Beef lovers in particular should check out studies that cite too much red meat eaten too often as potentially increasing the chances of poor cardiovascular health, strokes and even cancer.  

Humanity’s love affair with animal protein is fueling growing environmental crises around the globe. This reality, in part, is motivating more people to adopt vegetarian or vegan diets to help reduce our reliance on the conventional meat and dairy industries which, according to Nature Food, are the source of 57% percent of all greenhouse gas emissions derived from food production. Even non-vegetarians and non-vegans are reducing their meat, poultry and dairy intake based on similar issues. Animal welfare also tops the list of concerns among these groups. If you’re of like mind on the issues and are leaning toward vegetarianism, veganism or cutting down on meat, you will be happy to know that plenty of delicious protein alternatives do in fact exist.   

 

Vegetables plate

Plant-based diets aren’t without risk either 

Professional athletes, such as the Williams sisters, Kyrie Irving, Chris Paul, Mike Tyson, and Novak Djokovic, maintain plant-based diets. As far as protein goes, if it’s good enough for athletes, it’s good for anybody, right? But with plant-based diets, unlike with meat diets, you must always be specifically aware of what you’re eating to make sure you are getting complete proteins. You also need to be mindful that your daily protein intake matches the recommended amounts. This can be a bit more challenging with plants than with animal-based food, yet it certainly can be done.  

The key to maintaining a successful plant-protein intake is to diversify. Sticking to the same plant protein sources may lead to a deficiency in one or more essential amino acids.
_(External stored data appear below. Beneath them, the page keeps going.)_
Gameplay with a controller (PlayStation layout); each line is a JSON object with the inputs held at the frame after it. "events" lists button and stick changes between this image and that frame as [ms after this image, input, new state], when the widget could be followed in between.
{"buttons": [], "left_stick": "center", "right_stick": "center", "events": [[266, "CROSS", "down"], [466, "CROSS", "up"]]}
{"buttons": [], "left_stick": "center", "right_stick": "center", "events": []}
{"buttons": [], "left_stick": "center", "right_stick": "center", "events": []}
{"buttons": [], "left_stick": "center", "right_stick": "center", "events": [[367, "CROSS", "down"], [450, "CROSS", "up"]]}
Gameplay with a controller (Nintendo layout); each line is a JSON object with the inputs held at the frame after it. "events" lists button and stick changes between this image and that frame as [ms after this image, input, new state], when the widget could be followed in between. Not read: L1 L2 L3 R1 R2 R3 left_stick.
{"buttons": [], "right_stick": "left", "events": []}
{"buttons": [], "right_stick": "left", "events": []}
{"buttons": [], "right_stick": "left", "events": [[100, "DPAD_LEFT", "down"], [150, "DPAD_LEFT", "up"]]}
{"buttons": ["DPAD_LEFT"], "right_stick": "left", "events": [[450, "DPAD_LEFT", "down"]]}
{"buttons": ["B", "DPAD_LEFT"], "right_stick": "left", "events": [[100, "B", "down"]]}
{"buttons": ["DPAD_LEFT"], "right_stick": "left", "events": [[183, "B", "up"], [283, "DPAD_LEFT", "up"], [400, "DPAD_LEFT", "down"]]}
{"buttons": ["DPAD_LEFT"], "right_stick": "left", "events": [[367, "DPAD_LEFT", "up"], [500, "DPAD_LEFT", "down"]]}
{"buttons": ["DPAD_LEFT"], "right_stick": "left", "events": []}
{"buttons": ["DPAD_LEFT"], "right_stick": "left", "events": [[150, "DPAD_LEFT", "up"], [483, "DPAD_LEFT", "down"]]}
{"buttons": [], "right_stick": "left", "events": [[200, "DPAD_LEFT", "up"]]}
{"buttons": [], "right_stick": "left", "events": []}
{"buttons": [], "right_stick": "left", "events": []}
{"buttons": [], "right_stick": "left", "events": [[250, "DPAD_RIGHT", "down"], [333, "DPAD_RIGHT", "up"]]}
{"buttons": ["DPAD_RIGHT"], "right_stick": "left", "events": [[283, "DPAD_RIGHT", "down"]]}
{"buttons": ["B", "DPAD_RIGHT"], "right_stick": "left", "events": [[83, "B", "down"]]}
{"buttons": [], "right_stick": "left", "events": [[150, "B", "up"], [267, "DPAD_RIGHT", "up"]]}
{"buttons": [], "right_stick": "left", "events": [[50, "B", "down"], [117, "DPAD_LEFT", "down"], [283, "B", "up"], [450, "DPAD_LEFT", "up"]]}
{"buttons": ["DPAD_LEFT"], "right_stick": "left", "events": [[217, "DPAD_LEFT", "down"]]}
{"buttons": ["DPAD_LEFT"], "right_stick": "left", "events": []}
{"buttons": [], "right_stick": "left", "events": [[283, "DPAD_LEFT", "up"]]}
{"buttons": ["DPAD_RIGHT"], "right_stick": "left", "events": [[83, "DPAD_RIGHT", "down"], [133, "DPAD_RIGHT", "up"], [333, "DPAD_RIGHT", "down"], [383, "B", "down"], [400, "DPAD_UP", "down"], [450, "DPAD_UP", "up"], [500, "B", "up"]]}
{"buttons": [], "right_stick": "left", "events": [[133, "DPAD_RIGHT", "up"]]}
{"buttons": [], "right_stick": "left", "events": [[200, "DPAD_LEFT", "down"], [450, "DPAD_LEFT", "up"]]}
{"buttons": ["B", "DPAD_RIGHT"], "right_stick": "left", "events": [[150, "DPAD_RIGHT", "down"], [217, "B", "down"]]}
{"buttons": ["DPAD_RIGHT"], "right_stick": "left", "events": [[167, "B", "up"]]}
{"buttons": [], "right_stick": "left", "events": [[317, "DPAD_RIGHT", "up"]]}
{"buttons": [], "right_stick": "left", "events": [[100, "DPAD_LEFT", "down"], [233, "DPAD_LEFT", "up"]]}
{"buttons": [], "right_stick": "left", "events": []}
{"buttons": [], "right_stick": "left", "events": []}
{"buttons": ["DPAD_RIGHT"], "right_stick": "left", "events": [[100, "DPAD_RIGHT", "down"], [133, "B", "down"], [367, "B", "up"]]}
But with some planning and increased awareness, you can reduce this risk to ensure your body gets the complete protein it needs. 

So, is plant protein good for you? Is it enough? The answer is a resounding yes. But just remember; it’s always better to consume fresh plant-based food rather than food that is processed, pre-cooked or refined. 

 

 

Can animal-based protein be vegan? 

Will vegans who secretly miss the meat-eating experience (and the easy protein fix) soon be able to flock back to meat? The answer is a resounding, yes! The burgeoning meat industry is ripe for a change and that change will come in the form of cultivated meat. Thanks to the science involved, we hope in the coming years to witness the end of industrial animal farming and the beginning of a safer and more ethical way to consume meat. You won’t find dangerous bacteria, growth hormones or antibiotics in cultivated meat. And you won’t see overcrowded feedlots full of cattle on the way to slaughter. There are plenty of meat eaters who share similar values with the vegan community. Cultivated meat should allow all sides to come together around the dinner table. 

 

So, what is the best way to get your protein? 

Since we now know that plant-based foods can provide complete proteins, in the end, the choice really all boils down to culture, personal preferences, dietary needs; and now, for a growing segment of the population, ethical principles and sustainability. 

But despite global campaigns and even an appeal from the UN for people to switch to a plant-based diet, the reality is that most people will continue eating meat — and not because of a lack of awareness of the issues, and not because they don’t care about the future of the planet or the problems with factory farming.  

The reason cultivated meat is being talked about as the future of food is that it offers a complete protein solution to individuals who refuse to wean themselves off of meat and to nations around the world who are scrambling to strengthen their food security, live up to climate obligations, and conserve land and water resources.    

As a vegan, cultivated meat should give you hope that, in a global and systematic way, the world will finally come around to adopting the values and principles that align with your conscience and beliefs. And if you still have dreams of a good old fashion juicy steak or a 100% beef burger grilled to perfection, you should be counting the days and minutes until the regulatory pathways open up that will allow you to race to your nearest meat counter or favorite restaurant.